Ya es oficial. Casi cincuenta años después habrá nuevo Mundial en España, y podrán depositarse flores sobre la cítrica tumba de Naranjito. Aquel campeonato de fútbol fue un aperitivo chusco de los fastos del noventa y dos, una década anterior en que este país aún olía a la naftalina del tejerazo y Mayra Gómez Kemp lanzaba al público los tarjetones de la subasta.

Se relamerán los italianos con la juvenal euforia de Sandro Pertini, pero no las tenemos todas consigo para que el Bernabeu acoja la final. La diplomacia tiene memoria de elefante y es posible que Francia le eche un empujoncito a la candidatura de Casablanca, visto el desaire protocolario en la reinauguración de Notre Dame. No fue la española la única de las notables ausencias. En el país vecino ha escocido que el Papa Francisco visite Córcega -el primer Pontífice que recala en la isla- y declinase la invitación en la celebrada reconstrucción de Nuestra Señora de París; quizá con la endiablada excusa de que ya fue bastante que Pío VII asistiese a la coronación de Napoleón en este templo, aunque precisamente haya querido visitar la cuna del más famoso de los corsos.

Sin embargo, los reproches mayoritarios enfocan a España, cuando a ese boato de raigambre occidental se ha sumado hasta Trump. Las vidrieras y las gárgolas de Notre Dame han sido la base de este misticismo gótico que contribuyó a forjar Europa; el arquetipo de los ideales de Schuman y Adenauer, pero también de ese cristianismo pret a porter que Ken Follet vendió como rosquillas, porque las catedrales tienen en el Nuevo Mundo ese atractivo del pasado, igual que los replicantes de Blade Runner compran recuerdos para autoafirmarse.

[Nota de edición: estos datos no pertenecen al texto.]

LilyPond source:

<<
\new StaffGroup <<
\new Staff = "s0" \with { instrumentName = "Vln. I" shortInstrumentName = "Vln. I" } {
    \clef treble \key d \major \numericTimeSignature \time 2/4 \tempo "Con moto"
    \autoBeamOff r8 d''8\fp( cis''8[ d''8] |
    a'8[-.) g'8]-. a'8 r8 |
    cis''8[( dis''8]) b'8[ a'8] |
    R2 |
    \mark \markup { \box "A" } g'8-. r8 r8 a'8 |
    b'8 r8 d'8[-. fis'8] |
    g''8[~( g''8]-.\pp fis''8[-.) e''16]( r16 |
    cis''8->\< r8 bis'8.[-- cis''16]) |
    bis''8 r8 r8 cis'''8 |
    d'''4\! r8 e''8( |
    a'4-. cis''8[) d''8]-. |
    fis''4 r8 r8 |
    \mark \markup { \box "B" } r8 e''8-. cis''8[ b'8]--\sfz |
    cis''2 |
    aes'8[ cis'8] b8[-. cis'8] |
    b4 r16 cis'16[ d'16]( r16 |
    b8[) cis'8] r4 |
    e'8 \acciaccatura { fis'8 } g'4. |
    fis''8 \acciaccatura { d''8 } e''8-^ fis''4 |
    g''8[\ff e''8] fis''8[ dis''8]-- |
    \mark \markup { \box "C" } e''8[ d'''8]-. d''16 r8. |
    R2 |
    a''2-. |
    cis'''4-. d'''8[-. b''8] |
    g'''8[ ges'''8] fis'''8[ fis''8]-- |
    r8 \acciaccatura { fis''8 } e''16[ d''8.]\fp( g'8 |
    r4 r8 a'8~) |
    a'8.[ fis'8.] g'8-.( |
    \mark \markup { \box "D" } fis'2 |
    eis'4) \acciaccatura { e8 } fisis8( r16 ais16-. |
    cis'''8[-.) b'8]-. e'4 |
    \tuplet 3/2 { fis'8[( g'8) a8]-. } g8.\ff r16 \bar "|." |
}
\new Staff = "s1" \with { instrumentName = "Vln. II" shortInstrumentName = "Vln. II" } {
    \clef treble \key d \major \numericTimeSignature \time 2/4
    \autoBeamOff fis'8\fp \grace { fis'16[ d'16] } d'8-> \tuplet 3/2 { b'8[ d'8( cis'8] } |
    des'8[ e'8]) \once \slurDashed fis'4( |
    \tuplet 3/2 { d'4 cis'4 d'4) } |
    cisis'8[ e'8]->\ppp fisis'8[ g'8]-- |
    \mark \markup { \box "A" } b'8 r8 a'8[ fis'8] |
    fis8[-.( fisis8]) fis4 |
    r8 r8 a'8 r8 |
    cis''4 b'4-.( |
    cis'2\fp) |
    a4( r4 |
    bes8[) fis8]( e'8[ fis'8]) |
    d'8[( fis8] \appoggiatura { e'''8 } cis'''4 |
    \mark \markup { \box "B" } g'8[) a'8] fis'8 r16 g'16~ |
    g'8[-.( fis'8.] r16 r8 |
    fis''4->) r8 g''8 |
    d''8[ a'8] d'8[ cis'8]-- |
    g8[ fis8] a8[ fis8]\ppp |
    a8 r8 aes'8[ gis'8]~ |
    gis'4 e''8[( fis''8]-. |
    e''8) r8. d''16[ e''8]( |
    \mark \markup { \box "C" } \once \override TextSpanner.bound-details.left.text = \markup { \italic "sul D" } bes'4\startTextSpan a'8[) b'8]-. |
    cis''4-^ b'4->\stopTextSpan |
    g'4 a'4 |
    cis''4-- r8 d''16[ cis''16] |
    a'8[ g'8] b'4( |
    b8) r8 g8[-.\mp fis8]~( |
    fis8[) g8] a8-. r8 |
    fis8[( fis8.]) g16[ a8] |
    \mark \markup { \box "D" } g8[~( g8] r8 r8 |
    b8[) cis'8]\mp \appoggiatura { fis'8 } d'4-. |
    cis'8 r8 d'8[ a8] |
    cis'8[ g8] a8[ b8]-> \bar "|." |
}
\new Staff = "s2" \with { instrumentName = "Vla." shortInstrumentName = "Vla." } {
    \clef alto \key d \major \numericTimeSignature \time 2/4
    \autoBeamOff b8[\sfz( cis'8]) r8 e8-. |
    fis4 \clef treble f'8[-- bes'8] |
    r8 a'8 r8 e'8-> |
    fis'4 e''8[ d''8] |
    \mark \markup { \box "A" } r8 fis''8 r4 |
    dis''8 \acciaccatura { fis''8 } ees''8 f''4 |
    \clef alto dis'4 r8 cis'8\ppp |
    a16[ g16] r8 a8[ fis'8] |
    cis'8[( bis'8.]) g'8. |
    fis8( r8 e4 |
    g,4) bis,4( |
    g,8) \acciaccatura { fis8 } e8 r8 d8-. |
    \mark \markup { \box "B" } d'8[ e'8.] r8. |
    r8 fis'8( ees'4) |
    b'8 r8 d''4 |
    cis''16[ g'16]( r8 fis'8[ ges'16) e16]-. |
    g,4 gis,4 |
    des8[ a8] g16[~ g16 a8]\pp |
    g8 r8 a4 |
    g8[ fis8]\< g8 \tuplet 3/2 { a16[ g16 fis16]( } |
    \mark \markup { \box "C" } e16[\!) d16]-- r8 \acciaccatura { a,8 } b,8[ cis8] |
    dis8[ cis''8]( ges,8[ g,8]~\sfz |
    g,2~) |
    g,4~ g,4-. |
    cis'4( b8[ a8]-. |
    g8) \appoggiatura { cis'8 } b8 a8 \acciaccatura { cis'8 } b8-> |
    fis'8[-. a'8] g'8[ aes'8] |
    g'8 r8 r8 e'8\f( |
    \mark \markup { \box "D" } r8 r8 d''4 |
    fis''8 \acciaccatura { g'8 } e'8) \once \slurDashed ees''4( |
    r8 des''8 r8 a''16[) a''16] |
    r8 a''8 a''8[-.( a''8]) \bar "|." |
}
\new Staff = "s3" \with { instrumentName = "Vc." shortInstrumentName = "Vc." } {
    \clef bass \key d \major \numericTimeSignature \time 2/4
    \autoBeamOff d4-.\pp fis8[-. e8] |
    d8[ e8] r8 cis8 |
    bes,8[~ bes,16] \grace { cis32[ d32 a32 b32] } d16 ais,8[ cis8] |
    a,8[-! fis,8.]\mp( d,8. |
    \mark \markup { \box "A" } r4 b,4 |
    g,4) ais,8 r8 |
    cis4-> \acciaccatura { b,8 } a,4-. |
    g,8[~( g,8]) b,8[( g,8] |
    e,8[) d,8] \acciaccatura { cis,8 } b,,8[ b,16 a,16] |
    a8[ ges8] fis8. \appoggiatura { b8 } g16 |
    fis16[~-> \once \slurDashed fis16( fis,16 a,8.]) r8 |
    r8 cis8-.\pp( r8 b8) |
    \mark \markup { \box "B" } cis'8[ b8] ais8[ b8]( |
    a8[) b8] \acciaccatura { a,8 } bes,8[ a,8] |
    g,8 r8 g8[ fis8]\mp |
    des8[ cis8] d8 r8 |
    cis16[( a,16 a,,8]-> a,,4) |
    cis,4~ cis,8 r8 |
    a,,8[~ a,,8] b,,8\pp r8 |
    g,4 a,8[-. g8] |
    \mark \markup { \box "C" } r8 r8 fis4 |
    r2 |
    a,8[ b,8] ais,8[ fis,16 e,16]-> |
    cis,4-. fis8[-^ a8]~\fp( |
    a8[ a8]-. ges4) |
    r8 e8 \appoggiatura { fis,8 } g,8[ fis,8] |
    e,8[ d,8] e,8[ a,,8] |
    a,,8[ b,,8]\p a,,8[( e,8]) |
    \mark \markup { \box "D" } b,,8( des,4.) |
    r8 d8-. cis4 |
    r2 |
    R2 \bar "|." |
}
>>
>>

Zarzuela ha entonado el mea culpa por esta ausencia. Felipe VI la justifica por centrarse en la preparación del discurso que pronunció ante las cámaras italianas -un discurso histórico, en el que advirtió sobre los riesgos de emular las caricaturas del pasado-. Ya se saben los apegos hispanos hacia Italia, frente a los recelos crónicos hacia los galos. Nápoles como final de la visita para testimoniar el acervo común con Carlos III, con la iconografía de los belenes y la extroversión como una manera de entender la vida. Pero también unas mal disimuladas turbulencias por la soledad de la monarquía frente a un Gobierno empeñado en ponerle zancadillas al protocolo institucional. El Rey se ha encontrado en más de una ocasión sin el adecuado arrope de ministros, sumada a la esquizofrenia y las tensiones internas, con un ministro de Cultura obtusamente empeñado en cebar la leyenda negra; un ministro que también recibió la invitación pero que públicamente confirmó que previamente tenía una cita con el circo. Aunque seas un iconoclasta de postín, París bien vale una misa.